De Braila à Campia Turzii, syndicats et salariés dénoncent une volonté de Mechel de “couler” les usines.

“Nous pouvions être rentables mais Mechel a fait porter les pertes sur le laminoir: les matières premières étaient achetées à une filiale, Mechel Services, à un prix plus élevé que sur le marché puis ce que nous produisions était acheté par une autre filiale de Mechel, Mechel Trading, à un prix sous évalué avant d’être revendu”, dénonce M. Iarca.

“Nous sommes abandonnés. En France, les ministres, le président ont essayé de faire pression sur Mittal, pas ici”, dit M. Mazilu.

“La préfecture, le maire, les responsables politiques répondent que c’est une affaire privée”, regrette M. Serbanescu.

Une réponse également donnée par le Premier ministre social-démocrate, Victor Ponta.

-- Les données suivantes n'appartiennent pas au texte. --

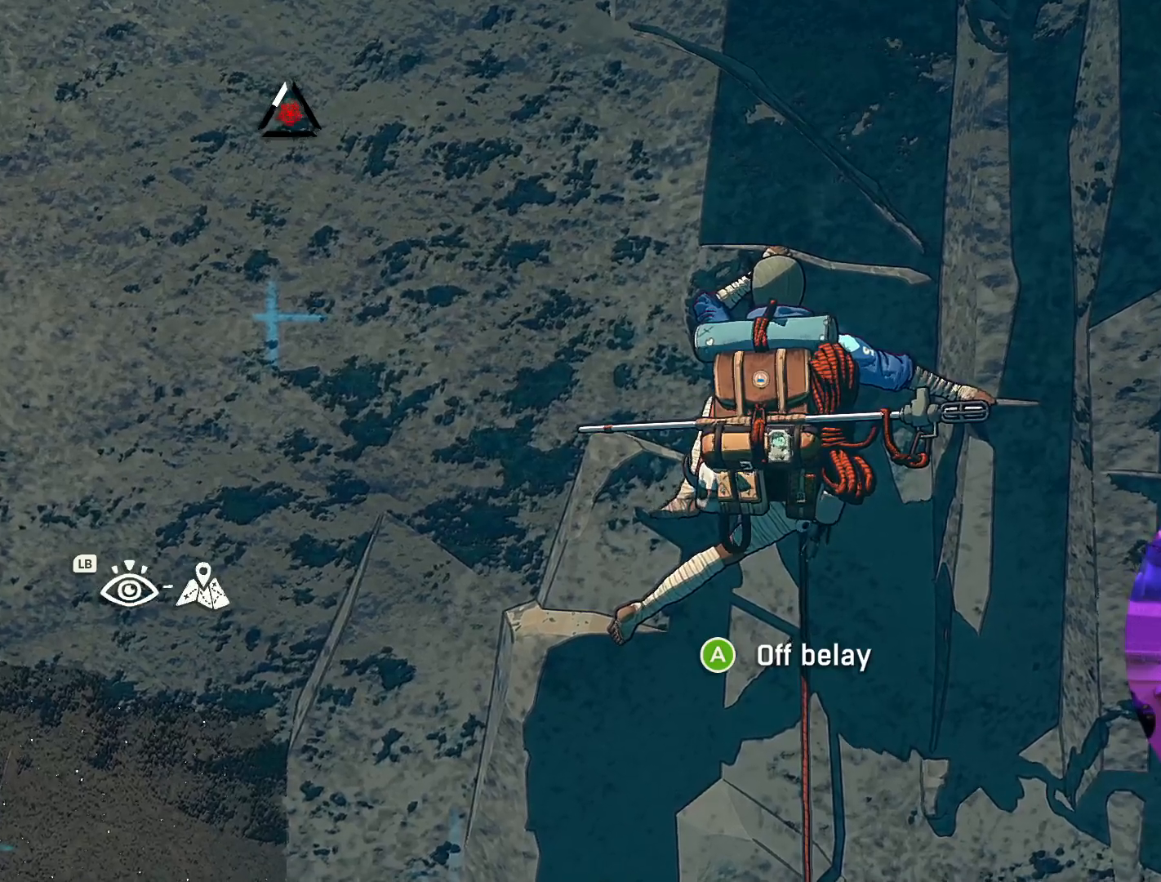
{"dt_ms": 500, "buttons": [], "left_stick": "down", "right_stick": "center", "events": [[150, "left_stick", "down"]]}
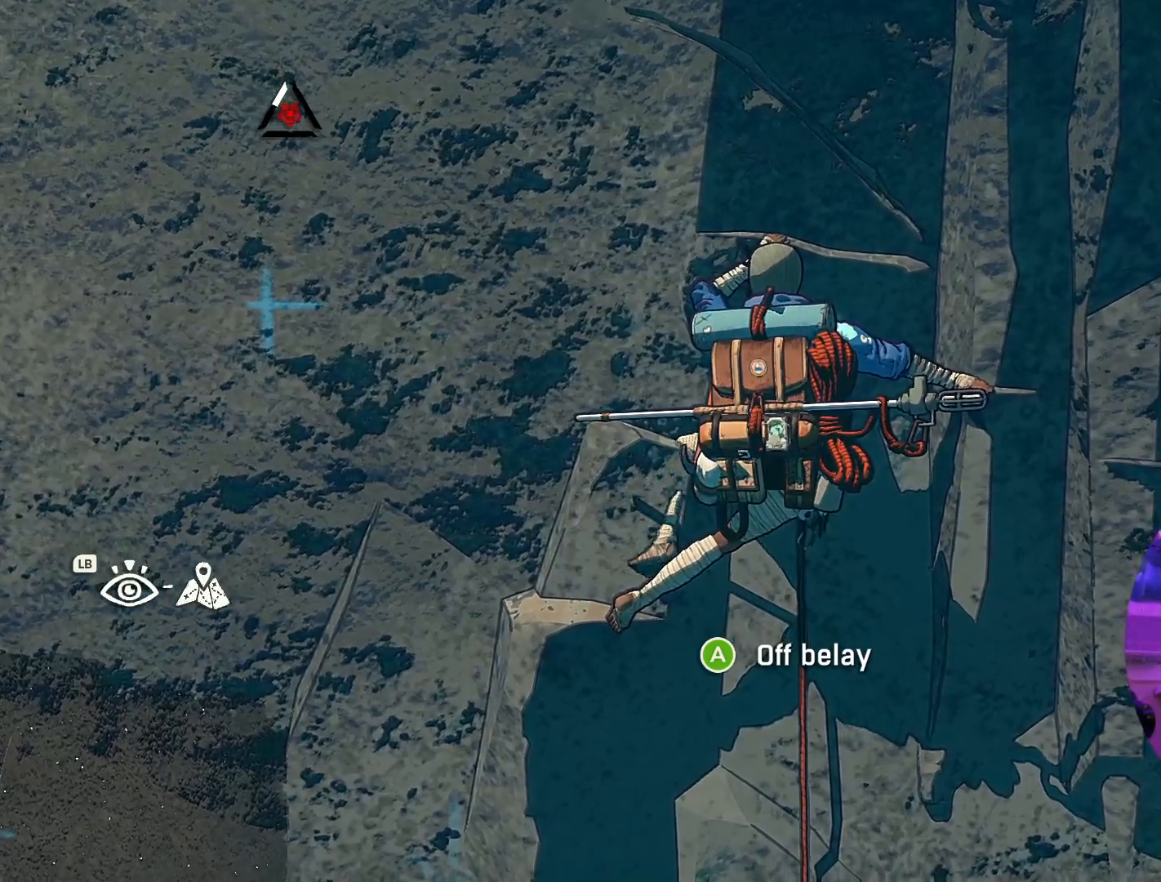
{"dt_ms": 500, "buttons": ["R1", "R2"], "left_stick": "center", "right_stick": "center", "events": [[33, "left_stick", "center"], [417, "R1", "down"], [417, "R2", "down"]]}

Pour M. Iarca, les autorités devraient toutefois vérifier le respect des contrats de privatisation, signés avec des promesses mirifiques dans les années 2000 mais aussi sanctionner les violations des obligations sociales comme le droit à l’information des salariés.

Malgré le chômage technique, M. Serbanescu se rend tous les jours au laminoir: “c’est plus fort que moi, il faut que j’y aille. J’espère qu’un investisseur sérieux viendra car nous sommes prêts à travailler”.